Goldenrod Respiratory Blend
In many parts of the country you’ll see goldenrod patches signaling the coming of fall. There are many (many) different species of goldenrod, but the good news is that all of them can be used for tea. The best of them are aromatic and a bit spicy in taste and smell. When the goldenrod has just begun flowering, you’ll want to clip off the entire stem, and then cut off the bottom part where it is bug eaten or not vital looking, and then dry the rest of it. It’s easy (and pretty) to do this in a bunch. Once dried, you can garble the leaves and flowers off the stem and store them somewhere airtight.
These leaves make a wonderful tea once “sinus season” is upon us. Combining them with nettle leaves and other gentle tonic tea leaves you have gathered in the summer, like sassafras, mint, lemon balm, linden or peach leaf, you can also add in something spicy like a slice of fresh ginger when you make your tea.
Once you blend your blend, give it a try and adjust as needed, there aren’t many rules here. A blend of winter teas based around goldenrod will provide expectorant, soothing, moistening, and warming help for just about any condition of the lungs in the winter.
Just go for it!
It’s easy to get hung up on the right plants, gathering times, medicines, uses, proportions, and so many other things. But plants are easy to play with, and as long as you know what your plant is and that it is safe to consume, there are very few rules and infinite possibilities.
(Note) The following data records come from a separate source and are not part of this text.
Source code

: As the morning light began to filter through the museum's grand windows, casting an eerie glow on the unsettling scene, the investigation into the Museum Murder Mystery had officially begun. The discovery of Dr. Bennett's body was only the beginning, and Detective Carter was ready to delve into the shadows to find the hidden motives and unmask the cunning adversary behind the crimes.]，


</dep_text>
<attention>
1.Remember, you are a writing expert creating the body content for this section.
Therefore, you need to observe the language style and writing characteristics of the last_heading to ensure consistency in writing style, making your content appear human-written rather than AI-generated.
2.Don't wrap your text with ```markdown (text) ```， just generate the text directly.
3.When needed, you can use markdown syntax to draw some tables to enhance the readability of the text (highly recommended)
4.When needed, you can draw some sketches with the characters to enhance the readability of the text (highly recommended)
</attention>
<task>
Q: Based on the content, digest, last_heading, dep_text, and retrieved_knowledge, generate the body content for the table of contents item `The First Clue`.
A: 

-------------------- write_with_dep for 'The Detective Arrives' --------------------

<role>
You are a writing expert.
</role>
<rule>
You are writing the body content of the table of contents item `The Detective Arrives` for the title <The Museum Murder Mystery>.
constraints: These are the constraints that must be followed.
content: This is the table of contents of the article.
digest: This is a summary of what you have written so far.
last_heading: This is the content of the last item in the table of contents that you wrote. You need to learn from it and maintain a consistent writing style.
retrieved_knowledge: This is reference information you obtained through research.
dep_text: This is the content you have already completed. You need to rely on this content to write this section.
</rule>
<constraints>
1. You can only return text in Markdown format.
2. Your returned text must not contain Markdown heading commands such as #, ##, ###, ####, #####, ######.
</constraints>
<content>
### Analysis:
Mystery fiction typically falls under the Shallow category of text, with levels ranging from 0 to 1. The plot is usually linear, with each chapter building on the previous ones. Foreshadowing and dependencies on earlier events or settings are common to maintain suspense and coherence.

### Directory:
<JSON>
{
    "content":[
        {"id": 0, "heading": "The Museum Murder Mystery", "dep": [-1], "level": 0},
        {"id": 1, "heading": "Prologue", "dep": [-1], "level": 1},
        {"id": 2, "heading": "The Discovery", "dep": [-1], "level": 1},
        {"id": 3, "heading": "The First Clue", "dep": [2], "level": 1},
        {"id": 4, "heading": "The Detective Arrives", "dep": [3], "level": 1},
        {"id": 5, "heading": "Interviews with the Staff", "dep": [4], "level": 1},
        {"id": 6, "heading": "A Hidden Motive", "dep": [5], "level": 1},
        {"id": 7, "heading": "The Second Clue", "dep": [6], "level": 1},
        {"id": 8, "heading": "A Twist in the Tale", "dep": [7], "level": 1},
Of course, each of these herbs can be purchased, but it’s also possible many of them are around you already. Take the time next summer to gather some of these medicines for yourself for the winter, and to dream up new ways of using them to help support your body and your family through the winter.
And in this, you’ll dream of summer, and think of the warm day, your fingers sticky with calendula, that you gathered plants to complete the circle of caring for yourself all year long.